Task goal:
Would you transcribe the line containing "Ondřej Sokol vyrazil" and every line after it, through the end of the records below, exactly and with nothing else?

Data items
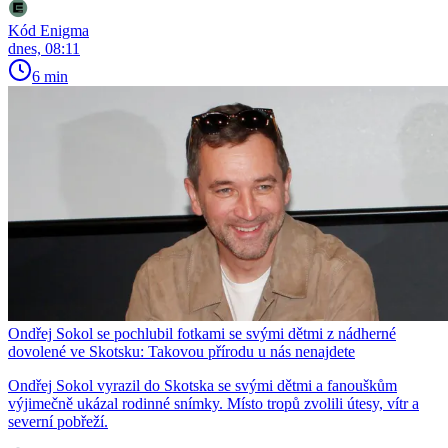
Kód Enigma
dnes, 08:11
6 min
Ondřej Sokol se pochlubil fotkami se svými dětmi z nádherné
dovolené ve Skotsku: Takovou přírodu u nás nenajdete
Ondřej Sokol vyrazil do Skotska se svými dětmi a fanouškům
výjimečně ukázal rodinné snímky. Místo tropů zvolili útesy, vítr a
severní pobřeží.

Result for this task:
Ondřej Sokol vyrazil do Skotska se svými dětmi a fanouškům
výjimečně ukázal rodinné snímky. Místo tropů zvolili útesy, vítr a
severní pobřeží.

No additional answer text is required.